7. Restructuration d’entreprise & droits d’enregistrement : une clarification bienvenue …

Passons maintenant à un aspect qui vous concerne directement si vos sociétés détiennent des biens immobiliers, ce qui est très fréquent dans les PME familiales.

Les droits d’enregistrement sont ces taxes qu’on doit normalement payer quand on transfère un bien immobilier. Dans certaines régions de Belgique, ce droit peut atteindre 12,5 % de la valeur du bien, ce qui peut, selon les cas, représenter des montants importants à payer.

Heureusement, la législation prévoit depuis longtemps une exonération de ces droits pour les restructurations d’entreprises. Il demeurait toutefois un problème important : l’exonération en question était conditionnée au fait que l’apport / le transfert du bien immeuble soit rémunéré par l’attribution d’actions ou de parts. Or, dans une fusion entre sociétés sœurs, nous avons vu qu’en principe, on ne reçoit pas / on n’émet pas forcément de nouvelles actions. On se retrouvait donc, de facto, dans une zone grise inquiétante au regard des droits d’enregistrement.

Reprenons notre exemple de Scom et Sim. Sim détient les bâtiments d’exploitation d’une valeur de 2.000.000 €. Vous fusionnez les deux sociétés. Avant la clarification apportée par la nouvelle loi, on pouvait craindre que l’administration fiscale régionale réclame les droits d’enregistrement sur le transfert de l’immeuble au motif qu’aucune action nouvelle n’avait été émise.

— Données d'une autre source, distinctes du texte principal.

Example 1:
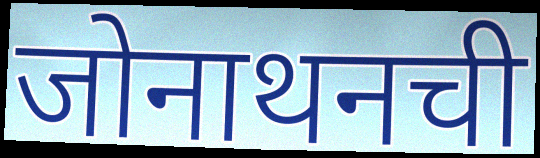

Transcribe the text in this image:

जोनाथनची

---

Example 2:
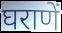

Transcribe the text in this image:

घराणें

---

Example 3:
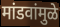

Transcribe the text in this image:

मांडवांमुळे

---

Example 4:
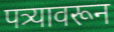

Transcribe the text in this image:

पत्र्यावरून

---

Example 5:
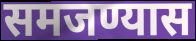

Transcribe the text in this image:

समजण्यास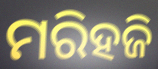
ମରିହଜି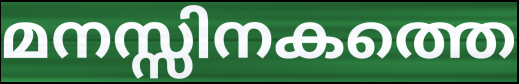
മനസ്സിനകത്തെ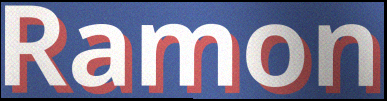
Ramon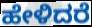
ಹೇಳಿದರೆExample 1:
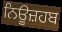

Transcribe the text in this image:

ਨਿਊਜ਼ਹਬ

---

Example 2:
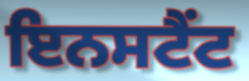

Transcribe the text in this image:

ਇਨਸਟੈਂਟ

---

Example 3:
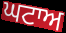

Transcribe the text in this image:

ਘਟਾਅ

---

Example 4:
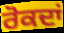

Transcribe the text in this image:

ਰੋਕਦਾਂ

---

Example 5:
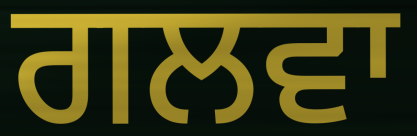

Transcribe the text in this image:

ਗਲਵਾ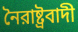
নৈরাষ্ট্রবাদী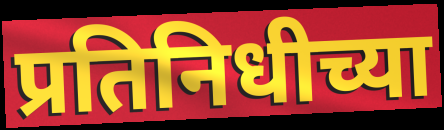
प्रतिनिधीच्याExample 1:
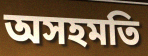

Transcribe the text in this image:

La nouvelle loi met définitivement fin à cette incertitude. Elle modifie explicitement le Code des droits d’enregistrement pour confirmer que l’exonération s’applique bien aux fusions simplifiées entre sœurs, même sans émission d’actions. Concrètement, quand vous fusionnez vos sociétés et que l’immeuble de 2.000.000 € est transféré à la société absorbante, vous ne payez aucun droit d’enregistrement. L’économie fiscale est donc considérable.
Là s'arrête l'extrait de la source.